● Supplied information
+-------+
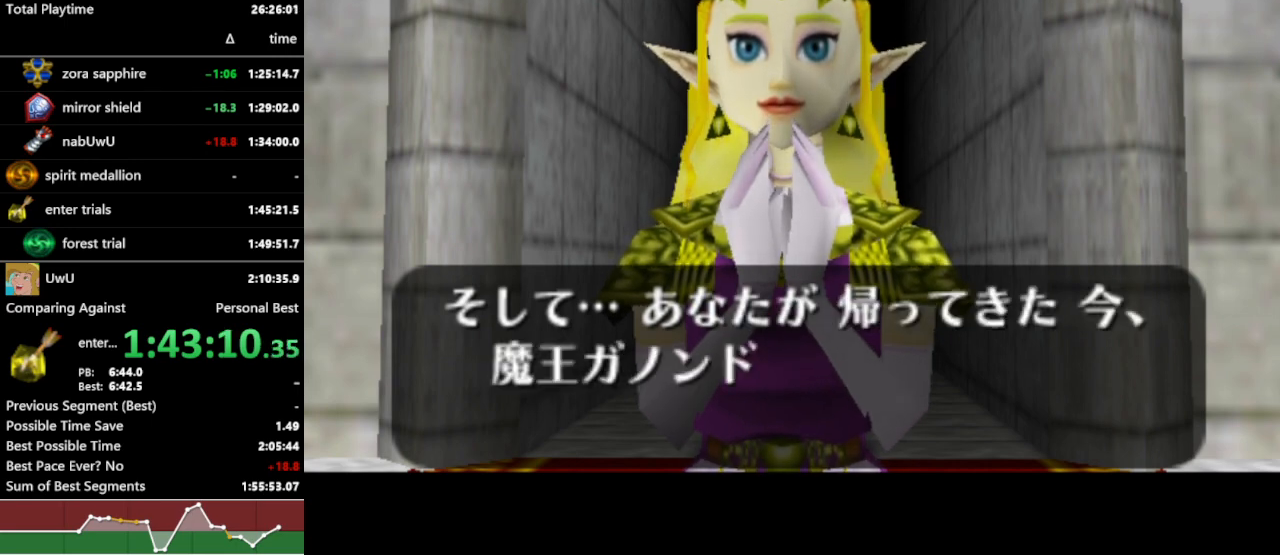
{"buttons": ["R1"], "left_stick": "center", "right_stick": "center", "events": []}
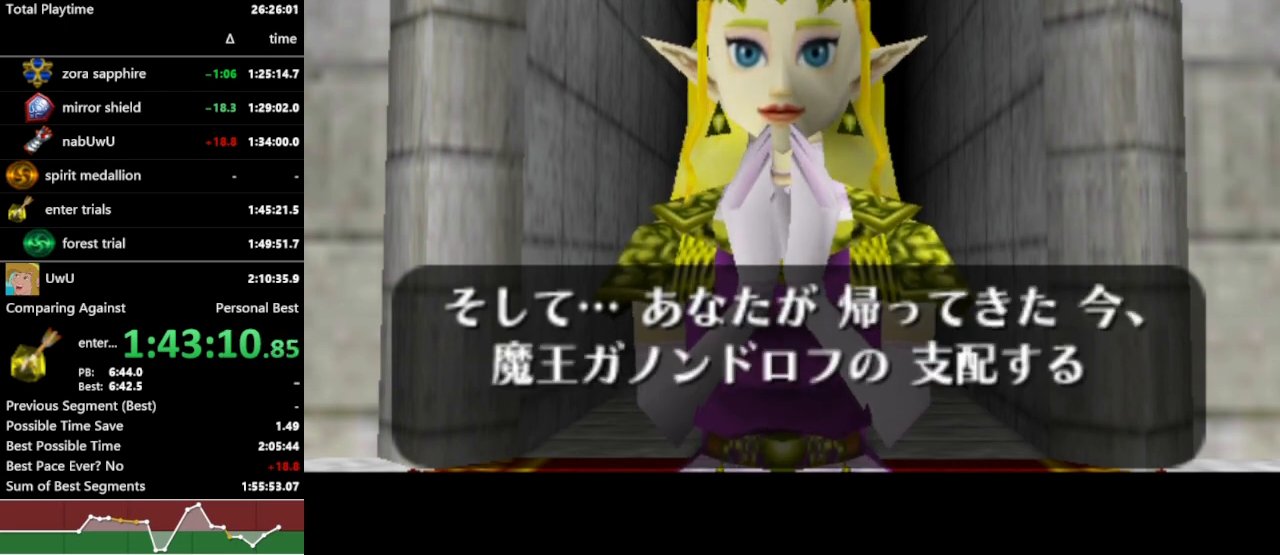
{"buttons": ["A", "R1"], "left_stick": "center", "right_stick": "center", "events": [[333, "A", "down"], [333, "B", "down"], [367, "A", "up"], [400, "B", "up"], [467, "B", "down"], [500, "A", "down"], [500, "B", "up"]]}
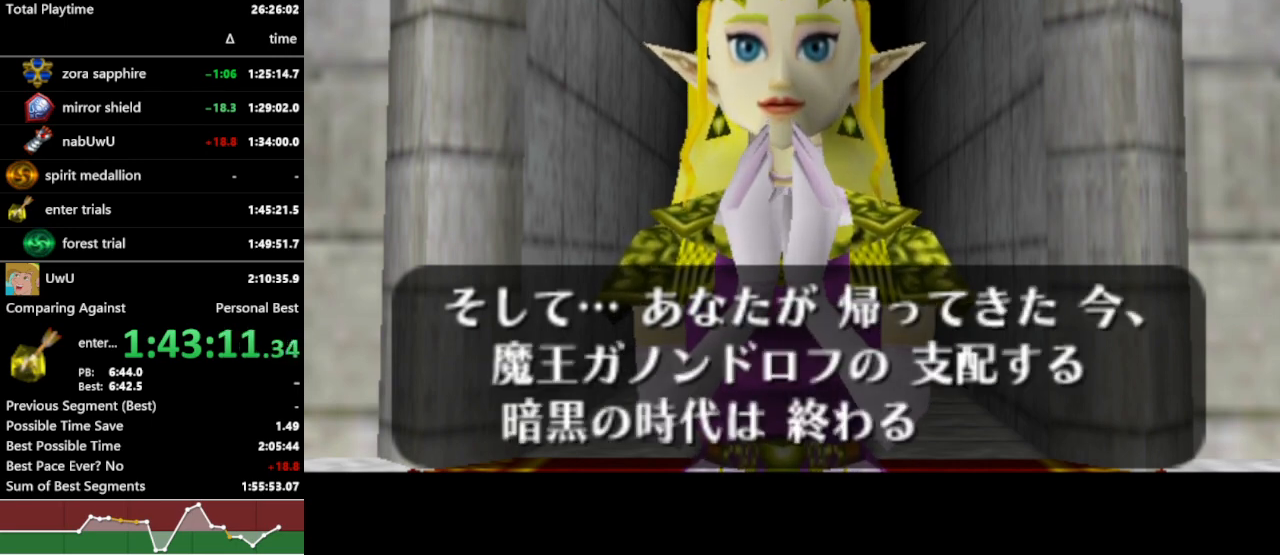
{"buttons": ["R1"], "left_stick": "center", "right_stick": "center", "events": [[67, "A", "up"], [67, "B", "down"], [133, "A", "down"], [133, "B", "up"], [167, "A", "up"], [167, "B", "down"], [233, "A", "down"], [233, "B", "up"], [267, "A", "up"], [267, "B", "down"], [333, "A", "down"], [333, "B", "up"], [400, "A", "up"]]}
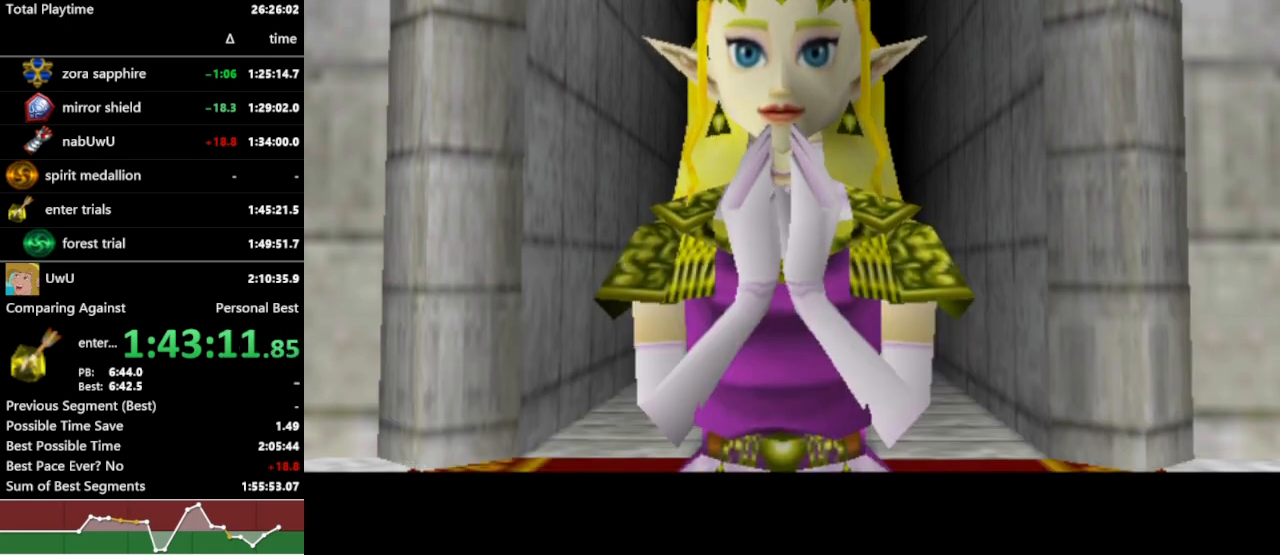
{"buttons": ["R1"], "left_stick": "up-left", "right_stick": "center", "events": [[133, "left_stick", "up-left"]]}
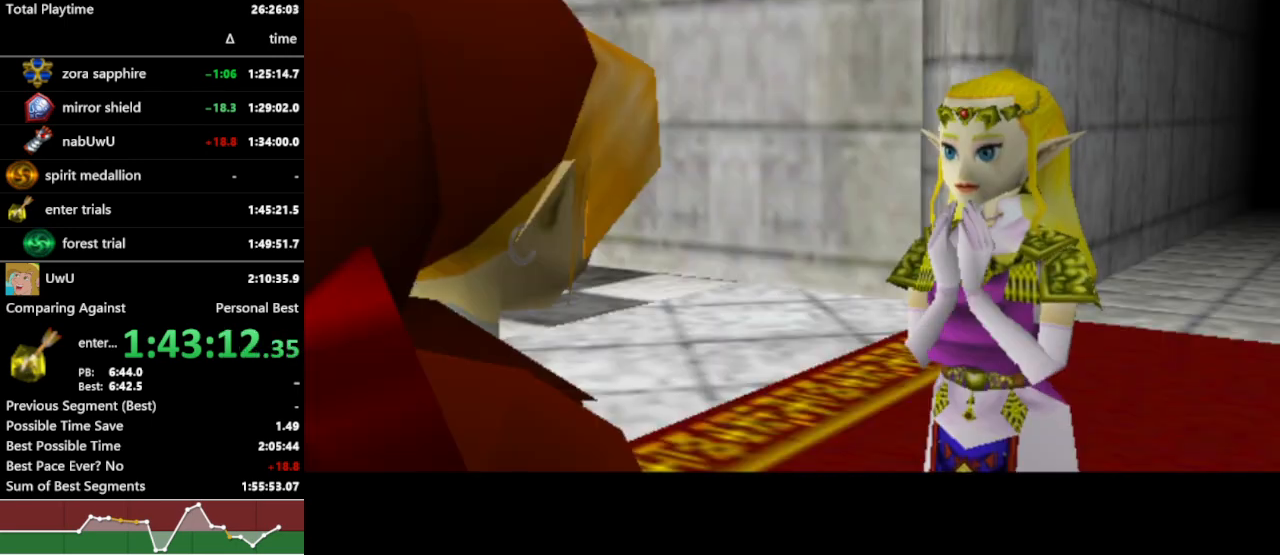
{"buttons": ["R1"], "left_stick": "center", "right_stick": "center", "events": [[500, "left_stick", "center"]]}
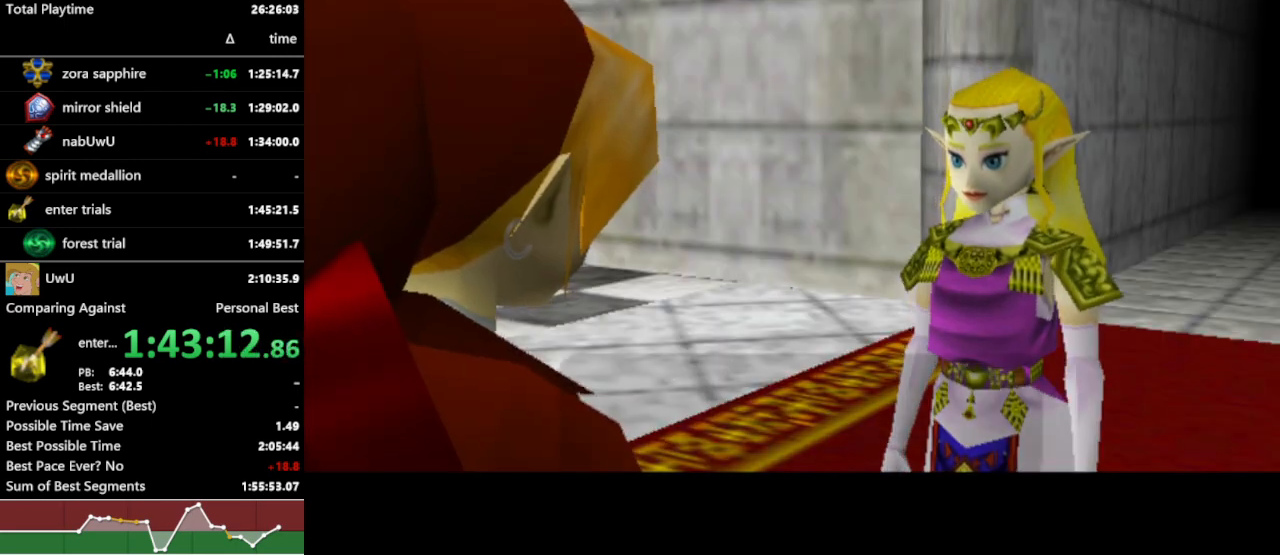
{"buttons": ["R1"], "left_stick": "center", "right_stick": "center", "events": []}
+-------+
● What you are asked to do
Retype the listing exactly. Pictures do not belong in the copy.

● Written response
{"buttons": ["R1"], "left_stick": "center", "right_stick": "center", "events": []}
{"buttons": ["A", "R1"], "left_stick": "center", "right_stick": "center", "events": [[333, "A", "down"], [333, "B", "down"], [367, "A", "up"], [400, "B", "up"], [467, "B", "down"], [500, "A", "down"], [500, "B", "up"]]}
{"buttons": ["R1"], "left_stick": "center", "right_stick": "center", "events": [[67, "A", "up"], [67, "B", "down"], [133, "A", "down"], [133, "B", "up"], [167, "A", "up"], [167, "B", "down"], [233, "A", "down"], [233, "B", "up"], [267, "A", "up"], [267, "B", "down"], [333, "A", "down"], [333, "B", "up"], [400, "A", "up"]]}
{"buttons": ["R1"], "left_stick": "up-left", "right_stick": "center", "events": [[133, "left_stick", "up-left"]]}
{"buttons": ["R1"], "left_stick": "center", "right_stick": "center", "events": [[500, "left_stick", "center"]]}
{"buttons": ["R1"], "left_stick": "center", "right_stick": "center", "events": []}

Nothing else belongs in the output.